Southern Co, der zweitgrößte Energieversorger der USA, hat seinen Investitionsplan für die Jahre 2026 bis 2030 deutlich erhöht. Das Unternehmen plant nun Ausgaben von rund 81 Milliarden Dollar, verglichen mit 76 Milliarden Dollar im vorherigen Fünfjahresplan. Die Erhöhung erfolgt trotz enttäuschender Quartalszahlen und einer verhaltenen Jahresprognose.
Der massive Kapitalaufwand ist eine Reaktion auf die stark steigende Stromnachfrage durch energieintensive Rechenzentren für Künstliche Intelligenz und Kryptowährungen.

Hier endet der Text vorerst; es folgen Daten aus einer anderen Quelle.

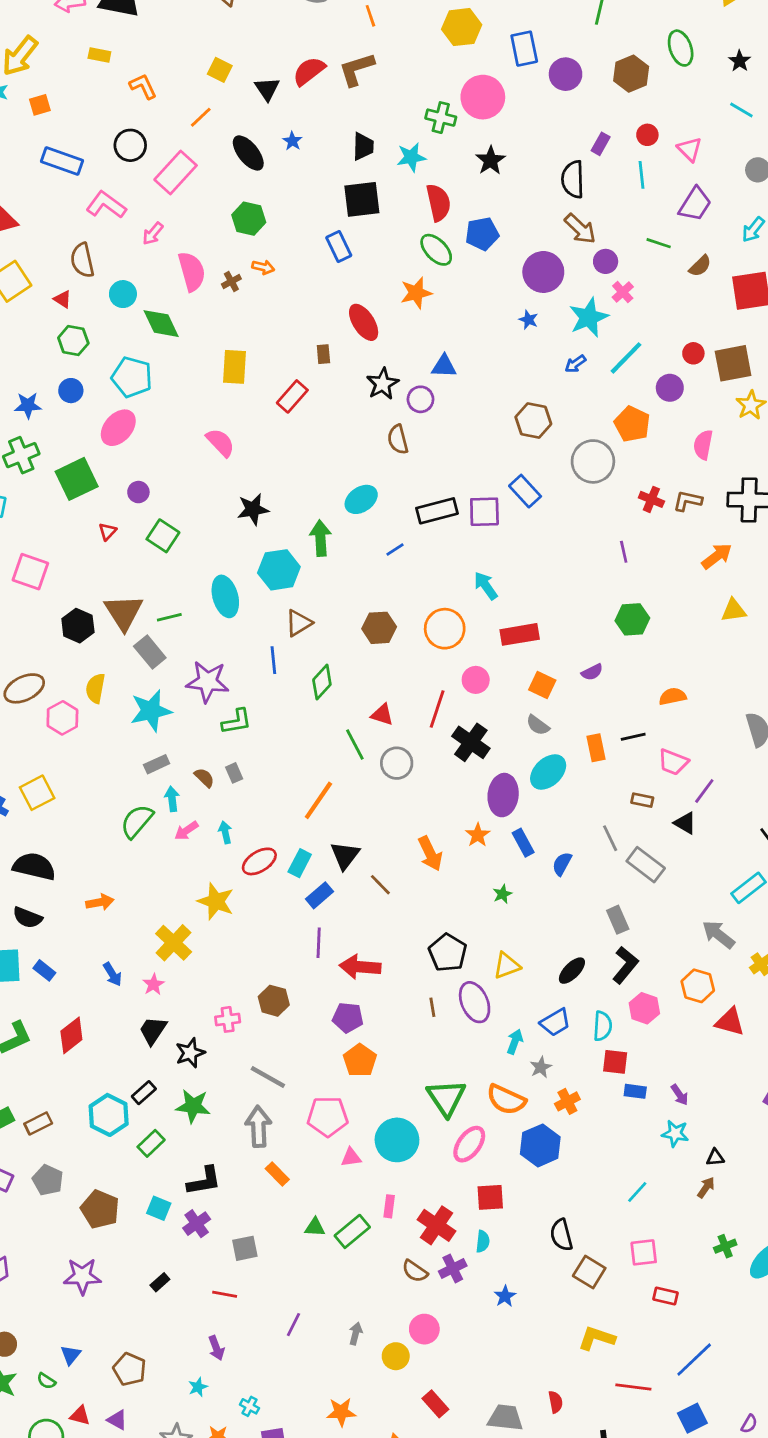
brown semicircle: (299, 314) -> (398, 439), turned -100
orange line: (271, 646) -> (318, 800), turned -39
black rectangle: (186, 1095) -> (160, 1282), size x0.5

Gleichzeitig zwingen häufigere Extremwetterereignisse die Versorger zur Modernisierung ihrer Infrastruktur. Auch die zunehmende Elektrifizierung von Heizungen und der Aufschwung der Elektromobilität treiben den Energiebedarf in die Höhe.
Southern Co konnte sich bereits bedeutende Großkunden sichern: Das Unternehmen gab bekannt, Verträge über eine Kapazität von 10 Gigawatt mit Technologiekonzernen wie Google, Meta und Microsoft sowie dem Rechenzentrumsanbieter Compass Datacenters abgeschlossen zu haben. Diese Verträge erstrecken sich über die Bundesstaaten Alabama, Georgia und Mississippi.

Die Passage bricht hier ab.